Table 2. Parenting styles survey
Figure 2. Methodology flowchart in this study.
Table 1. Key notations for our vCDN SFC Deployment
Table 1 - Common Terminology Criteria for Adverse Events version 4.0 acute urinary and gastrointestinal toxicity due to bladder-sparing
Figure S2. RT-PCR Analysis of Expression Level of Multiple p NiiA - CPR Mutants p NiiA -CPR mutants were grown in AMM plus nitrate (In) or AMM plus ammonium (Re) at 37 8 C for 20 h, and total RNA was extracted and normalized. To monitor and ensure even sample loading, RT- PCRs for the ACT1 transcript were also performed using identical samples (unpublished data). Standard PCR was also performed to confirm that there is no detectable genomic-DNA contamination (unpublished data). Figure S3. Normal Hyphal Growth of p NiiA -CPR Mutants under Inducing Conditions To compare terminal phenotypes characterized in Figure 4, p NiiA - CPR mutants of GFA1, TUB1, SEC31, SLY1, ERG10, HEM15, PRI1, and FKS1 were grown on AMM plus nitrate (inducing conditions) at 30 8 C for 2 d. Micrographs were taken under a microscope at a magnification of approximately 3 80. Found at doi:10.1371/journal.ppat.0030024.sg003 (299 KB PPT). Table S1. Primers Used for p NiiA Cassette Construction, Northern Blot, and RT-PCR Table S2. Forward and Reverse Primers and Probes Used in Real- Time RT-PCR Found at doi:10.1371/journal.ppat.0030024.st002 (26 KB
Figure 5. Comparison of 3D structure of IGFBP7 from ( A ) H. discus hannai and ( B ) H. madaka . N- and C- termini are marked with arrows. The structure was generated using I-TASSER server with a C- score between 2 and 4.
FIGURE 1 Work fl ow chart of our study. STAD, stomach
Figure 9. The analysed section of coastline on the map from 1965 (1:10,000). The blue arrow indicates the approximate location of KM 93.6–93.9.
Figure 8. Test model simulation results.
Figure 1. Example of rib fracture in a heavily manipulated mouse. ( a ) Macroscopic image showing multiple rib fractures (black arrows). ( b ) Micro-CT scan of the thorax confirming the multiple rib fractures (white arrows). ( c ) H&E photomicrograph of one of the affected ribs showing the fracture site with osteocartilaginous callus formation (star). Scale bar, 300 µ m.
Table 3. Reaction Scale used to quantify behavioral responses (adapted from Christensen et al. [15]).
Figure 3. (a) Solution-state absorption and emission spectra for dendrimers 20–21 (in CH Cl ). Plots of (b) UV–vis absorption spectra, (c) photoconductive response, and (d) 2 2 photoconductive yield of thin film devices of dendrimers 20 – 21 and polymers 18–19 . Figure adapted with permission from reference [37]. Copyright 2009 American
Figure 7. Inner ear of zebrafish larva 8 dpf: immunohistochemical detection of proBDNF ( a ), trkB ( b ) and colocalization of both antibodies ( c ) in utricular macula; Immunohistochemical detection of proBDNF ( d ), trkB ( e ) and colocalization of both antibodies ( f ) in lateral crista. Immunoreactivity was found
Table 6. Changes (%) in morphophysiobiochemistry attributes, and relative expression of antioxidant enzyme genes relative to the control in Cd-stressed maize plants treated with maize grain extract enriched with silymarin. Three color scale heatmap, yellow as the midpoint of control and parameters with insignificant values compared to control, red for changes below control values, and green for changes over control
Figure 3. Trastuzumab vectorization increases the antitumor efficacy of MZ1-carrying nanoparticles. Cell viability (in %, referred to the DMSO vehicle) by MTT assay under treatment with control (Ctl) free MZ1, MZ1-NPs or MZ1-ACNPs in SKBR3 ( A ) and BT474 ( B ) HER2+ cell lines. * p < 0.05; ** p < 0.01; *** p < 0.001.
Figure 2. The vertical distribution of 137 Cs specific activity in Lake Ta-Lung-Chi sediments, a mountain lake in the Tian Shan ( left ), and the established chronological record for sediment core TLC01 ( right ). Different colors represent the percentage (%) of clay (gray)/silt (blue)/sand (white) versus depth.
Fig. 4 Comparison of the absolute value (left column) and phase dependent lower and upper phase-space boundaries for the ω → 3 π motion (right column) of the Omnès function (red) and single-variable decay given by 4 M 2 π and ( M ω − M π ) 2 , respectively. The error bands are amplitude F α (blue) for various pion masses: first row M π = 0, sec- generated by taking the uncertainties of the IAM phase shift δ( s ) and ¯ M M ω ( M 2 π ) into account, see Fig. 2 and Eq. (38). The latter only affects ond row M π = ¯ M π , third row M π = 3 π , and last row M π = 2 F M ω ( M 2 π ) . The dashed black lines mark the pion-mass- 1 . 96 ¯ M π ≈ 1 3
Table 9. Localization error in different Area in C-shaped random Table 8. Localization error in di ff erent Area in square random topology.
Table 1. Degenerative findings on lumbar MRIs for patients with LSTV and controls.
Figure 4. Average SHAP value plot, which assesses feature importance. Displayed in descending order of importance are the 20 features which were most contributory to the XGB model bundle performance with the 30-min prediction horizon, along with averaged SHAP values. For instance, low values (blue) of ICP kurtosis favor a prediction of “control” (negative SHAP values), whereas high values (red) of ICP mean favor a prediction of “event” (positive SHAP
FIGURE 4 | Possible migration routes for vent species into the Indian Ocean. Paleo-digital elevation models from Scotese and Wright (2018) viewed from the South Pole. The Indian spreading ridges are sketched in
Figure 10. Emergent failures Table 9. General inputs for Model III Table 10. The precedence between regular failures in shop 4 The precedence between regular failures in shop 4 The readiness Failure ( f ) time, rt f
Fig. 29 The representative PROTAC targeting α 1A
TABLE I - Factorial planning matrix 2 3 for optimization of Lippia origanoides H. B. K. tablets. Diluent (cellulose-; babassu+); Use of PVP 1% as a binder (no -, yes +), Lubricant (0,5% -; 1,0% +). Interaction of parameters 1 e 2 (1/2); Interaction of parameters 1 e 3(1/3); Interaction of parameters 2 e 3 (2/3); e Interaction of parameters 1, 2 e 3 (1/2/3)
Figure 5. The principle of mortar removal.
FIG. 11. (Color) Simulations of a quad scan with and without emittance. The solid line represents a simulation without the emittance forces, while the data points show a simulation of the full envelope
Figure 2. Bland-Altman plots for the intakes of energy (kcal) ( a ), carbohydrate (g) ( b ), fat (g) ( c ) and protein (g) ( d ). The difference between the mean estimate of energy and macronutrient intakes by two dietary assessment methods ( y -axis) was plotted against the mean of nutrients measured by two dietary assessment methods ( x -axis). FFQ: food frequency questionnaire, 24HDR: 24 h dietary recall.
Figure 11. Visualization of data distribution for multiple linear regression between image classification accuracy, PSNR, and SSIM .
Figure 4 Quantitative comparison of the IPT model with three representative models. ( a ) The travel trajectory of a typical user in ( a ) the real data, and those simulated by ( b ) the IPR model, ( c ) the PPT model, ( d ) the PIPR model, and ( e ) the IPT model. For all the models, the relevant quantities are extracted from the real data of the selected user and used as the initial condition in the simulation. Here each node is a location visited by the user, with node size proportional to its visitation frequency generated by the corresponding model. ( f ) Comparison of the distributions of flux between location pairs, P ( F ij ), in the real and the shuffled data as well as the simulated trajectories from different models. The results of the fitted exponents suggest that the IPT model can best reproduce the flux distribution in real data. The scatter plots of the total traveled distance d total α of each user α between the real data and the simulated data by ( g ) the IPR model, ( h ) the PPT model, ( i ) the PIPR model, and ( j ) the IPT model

◆ **Work request**
Each record above has to be repeated word for word.

◆ **Response to this exercise**
Table 2. Parenting styles survey
Figure 2. Methodology flowchart in this study.
Table 1. Key notations for our vCDN SFC Deployment
Table 1 - Common Terminology Criteria for Adverse Events version 4.0 acute urinary and gastrointestinal toxicity due to bladder-sparing
Figure S2. RT-PCR Analysis of Expression Level of Multiple p NiiA - CPR Mutants p NiiA -CPR mutants were grown in AMM plus nitrate (In) or AMM plus ammonium (Re) at 37 8 C for 20 h, and total RNA was extracted and normalized. To monitor and ensure even sample loading, RT- PCRs for the ACT1 transcript were also performed using identical samples (unpublished data). Standard PCR was also performed to confirm that there is no detectable genomic-DNA contamination (unpublished data). Figure S3. Normal Hyphal Growth of p NiiA -CPR Mutants under Inducing Conditions To compare terminal phenotypes characterized in Figure 4, p NiiA - CPR mutants of GFA1, TUB1, SEC31, SLY1, ERG10, HEM15, PRI1, and FKS1 were grown on AMM plus nitrate (inducing conditions) at 30 8 C for 2 d. Micrographs were taken under a microscope at a magnification of approximately 3 80. Found at doi:10.1371/journal.ppat.0030024.sg003 (299 KB PPT). Table S1. Primers Used for p NiiA Cassette Construction, Northern Blot, and RT-PCR Table S2. Forward and Reverse Primers and Probes Used in Real- Time RT-PCR Found at doi:10.1371/journal.ppat.0030024.st002 (26 KB
Figure 5. Comparison of 3D structure of IGFBP7 from ( A ) H. discus hannai and ( B ) H. madaka . N- and C- termini are marked with arrows. The structure was generated using I-TASSER server with a C- score between 2 and 4.
FIGURE 1 Work fl ow chart of our study. STAD, stomach
Figure 9. The analysed section of coastline on the map from 1965 (1:10,000). The blue arrow indicates the approximate location of KM 93.6–93.9.
Figure 8. Test model simulation results.
Figure 1. Example of rib fracture in a heavily manipulated mouse. ( a ) Macroscopic image showing multiple rib fractures (black arrows). ( b ) Micro-CT scan of the thorax confirming the multiple rib fractures (white arrows). ( c ) H&E photomicrograph of one of the affected ribs showing the fracture site with osteocartilaginous callus formation (star). Scale bar, 300 µ m.
Table 3. Reaction Scale used to quantify behavioral responses (adapted from Christensen et al. [15]).
Figure 3. (a) Solution-state absorption and emission spectra for dendrimers 20–21 (in CH Cl ). Plots of (b) UV–vis absorption spectra, (c) photoconductive response, and (d) 2 2 photoconductive yield of thin film devices of dendrimers 20 – 21 and polymers 18–19 . Figure adapted with permission from reference [37]. Copyright 2009 American
Figure 7. Inner ear of zebrafish larva 8 dpf: immunohistochemical detection of proBDNF ( a ), trkB ( b ) and colocalization of both antibodies ( c ) in utricular macula; Immunohistochemical detection of proBDNF ( d ), trkB ( e ) and colocalization of both antibodies ( f ) in lateral crista. Immunoreactivity was found
Table 6. Changes (%) in morphophysiobiochemistry attributes, and relative expression of antioxidant enzyme genes relative to the control in Cd-stressed maize plants treated with maize grain extract enriched with silymarin. Three color scale heatmap, yellow as the midpoint of control and parameters with insignificant values compared to control, red for changes below control values, and green for changes over control
Figure 3. Trastuzumab vectorization increases the antitumor efficacy of MZ1-carrying nanoparticles. Cell viability (in %, referred to the DMSO vehicle) by MTT assay under treatment with control (Ctl) free MZ1, MZ1-NPs or MZ1-ACNPs in SKBR3 ( A ) and BT474 ( B ) HER2+ cell lines. * p < 0.05; ** p < 0.01; *** p < 0.001.
Figure 2. The vertical distribution of 137 Cs specific activity in Lake Ta-Lung-Chi sediments, a mountain lake in the Tian Shan ( left ), and the established chronological record for sediment core TLC01 ( right ). Different colors represent the percentage (%) of clay (gray)/silt (blue)/sand (white) versus depth.
Fig. 4 Comparison of the absolute value (left column) and phase dependent lower and upper phase-space boundaries for the ω → 3 π motion (right column) of the Omnès function (red) and single-variable decay given by 4 M 2 π and ( M ω − M π ) 2 , respectively. The error bands are amplitude F α (blue) for various pion masses: first row M π = 0, sec- generated by taking the uncertainties of the IAM phase shift δ( s ) and ¯ M M ω ( M 2 π ) into account, see Fig. 2 and Eq. (38). The latter only affects ond row M π = ¯ M π , third row M π = 3 π , and last row M π = 2 F M ω ( M 2 π ) . The dashed black lines mark the pion-mass- 1 . 96 ¯ M π ≈ 1 3
Table 9. Localization error in different Area in C-shaped random Table 8. Localization error in di ff erent Area in square random topology.
Table 1. Degenerative findings on lumbar MRIs for patients with LSTV and controls.
Figure 4. Average SHAP value plot, which assesses feature importance. Displayed in descending order of importance are the 20 features which were most contributory to the XGB model bundle performance with the 30-min prediction horizon, along with averaged SHAP values. For instance, low values (blue) of ICP kurtosis favor a prediction of “control” (negative SHAP values), whereas high values (red) of ICP mean favor a prediction of “event” (positive SHAP
FIGURE 4 | Possible migration routes for vent species into the Indian Ocean. Paleo-digital elevation models from Scotese and Wright (2018) viewed from the South Pole. The Indian spreading ridges are sketched in
Figure 10. Emergent failures Table 9. General inputs for Model III Table 10. The precedence between regular failures in shop 4 The precedence between regular failures in shop 4 The readiness Failure ( f ) time, rt f
Fig. 29 The representative PROTAC targeting α 1A
TABLE I - Factorial planning matrix 2 3 for optimization of Lippia origanoides H. B. K. tablets. Diluent (cellulose-; babassu+); Use of PVP 1% as a binder (no -, yes +), Lubricant (0,5% -; 1,0% +). Interaction of parameters 1 e 2 (1/2); Interaction of parameters 1 e 3(1/3); Interaction of parameters 2 e 3 (2/3); e Interaction of parameters 1, 2 e 3 (1/2/3)
Figure 5. The principle of mortar removal.
FIG. 11. (Color) Simulations of a quad scan with and without emittance. The solid line represents a simulation without the emittance forces, while the data points show a simulation of the full envelope
Figure 2. Bland-Altman plots for the intakes of energy (kcal) ( a ), carbohydrate (g) ( b ), fat (g) ( c ) and protein (g) ( d ). The difference between the mean estimate of energy and macronutrient intakes by two dietary assessment methods ( y -axis) was plotted against the mean of nutrients measured by two dietary assessment methods ( x -axis). FFQ: food frequency questionnaire, 24HDR: 24 h dietary recall.
Figure 11. Visualization of data distribution for multiple linear regression between image classification accuracy, PSNR, and SSIM .
Figure 4 Quantitative comparison of the IPT model with three representative models. ( a ) The travel trajectory of a typical user in ( a ) the real data, and those simulated by ( b ) the IPR model, ( c ) the PPT model, ( d ) the PIPR model, and ( e ) the IPT model. For all the models, the relevant quantities are extracted from the real data of the selected user and used as the initial condition in the simulation. Here each node is a location visited by the user, with node size proportional to its visitation frequency generated by the corresponding model. ( f ) Comparison of the distributions of flux between location pairs, P ( F ij ), in the real and the shuffled data as well as the simulated trajectories from different models. The results of the fitted exponents suggest that the IPT model can best reproduce the flux distribution in real data. The scatter plots of the total traveled distance d total α of each user α between the real data and the simulated data by ( g ) the IPR model, ( h ) the PPT model, ( i ) the PIPR model, and ( j ) the IPT model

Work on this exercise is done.